Problem: Every record here must be copied exactly, except for the images it holds.
───── Dataset extract
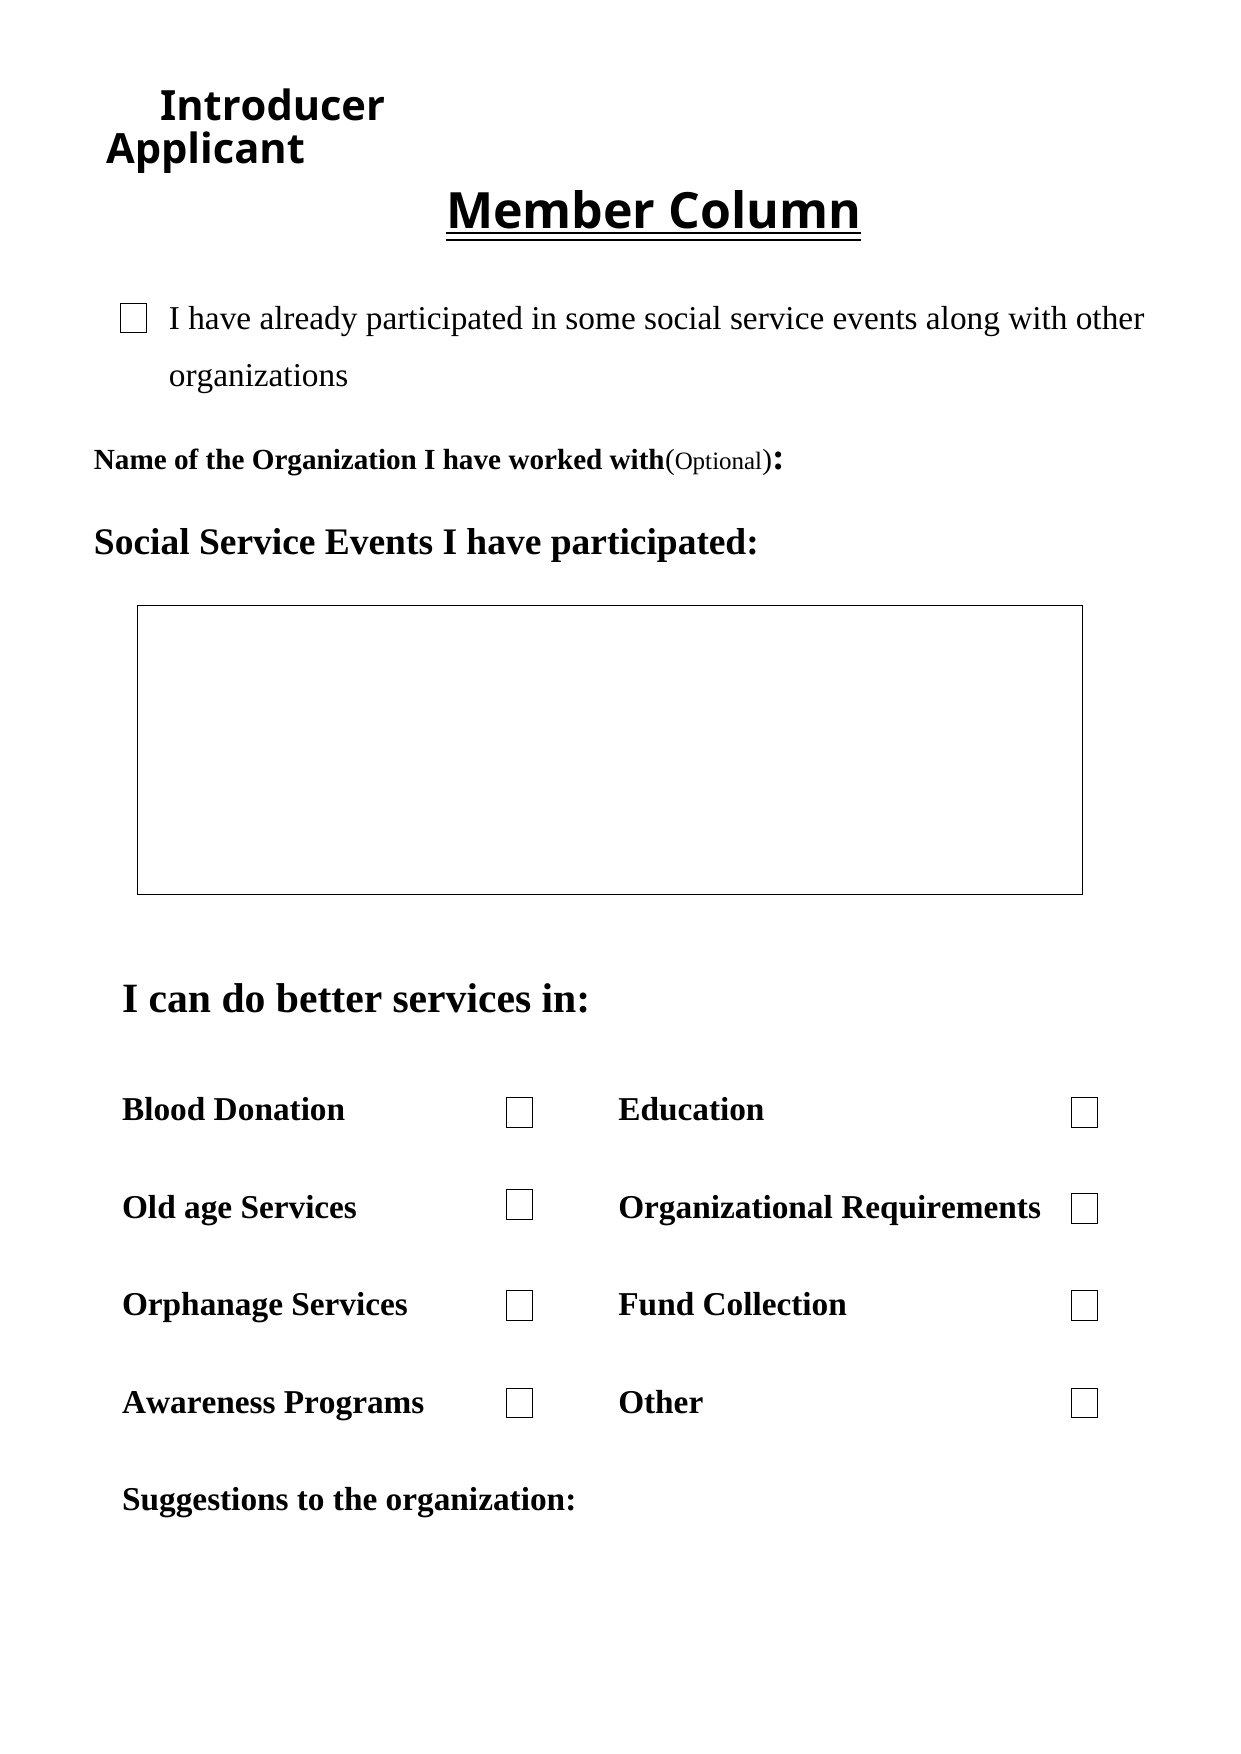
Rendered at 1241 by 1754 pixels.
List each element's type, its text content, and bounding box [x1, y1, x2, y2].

text I can do better services in: [122, 973, 1146, 1021]
text Orphanage Services [122, 1285, 611, 1323]
table_header [138, 606, 1082, 894]
text Introducer Applicant [106, 84, 1146, 175]
text Name of the Organization I have worked with(Optional): [94, 434, 1146, 477]
text I have already participated in some social service events along with other organizations [169, 298, 1146, 394]
text Social Service Events I have participated: [94, 519, 1146, 563]
text Other [620, 1382, 1146, 1421]
text Organizational Requirements [620, 1187, 1146, 1226]
text Old age Services [122, 1187, 611, 1226]
text Member Column [394, 175, 1146, 243]
text Blood Donation [122, 1090, 611, 1128]
text Suggestions to the organization: [122, 1480, 1146, 1518]
text Education [620, 1090, 1146, 1128]
text Awareness Programs [122, 1382, 611, 1421]
text Fund Collection [620, 1285, 1146, 1323]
──────────
Exercise result:
Rendered at 1241 by 1754 pixels.
List each element's type, its text content, and bounding box [x1, y1, x2, y2].

text I can do better services in: [122, 973, 1146, 1021]
text Orphanage Services [122, 1285, 611, 1323]
table_header [138, 606, 1082, 894]
text Introducer Applicant [106, 84, 1146, 175]
text Name of the Organization I have worked with(Optional): [94, 434, 1146, 477]
text I have already participated in some social service events along with other organizations [169, 298, 1146, 394]
text Social Service Events I have participated: [94, 519, 1146, 563]
text Other [620, 1382, 1146, 1421]
text Organizational Requirements [620, 1187, 1146, 1226]
text Old age Services [122, 1187, 611, 1226]
text Member Column [394, 175, 1146, 243]
text Blood Donation [122, 1090, 611, 1128]
text Suggestions to the organization: [122, 1480, 1146, 1518]
text Education [620, 1090, 1146, 1128]
text Awareness Programs [122, 1382, 611, 1421]
text Fund Collection [620, 1285, 1146, 1323]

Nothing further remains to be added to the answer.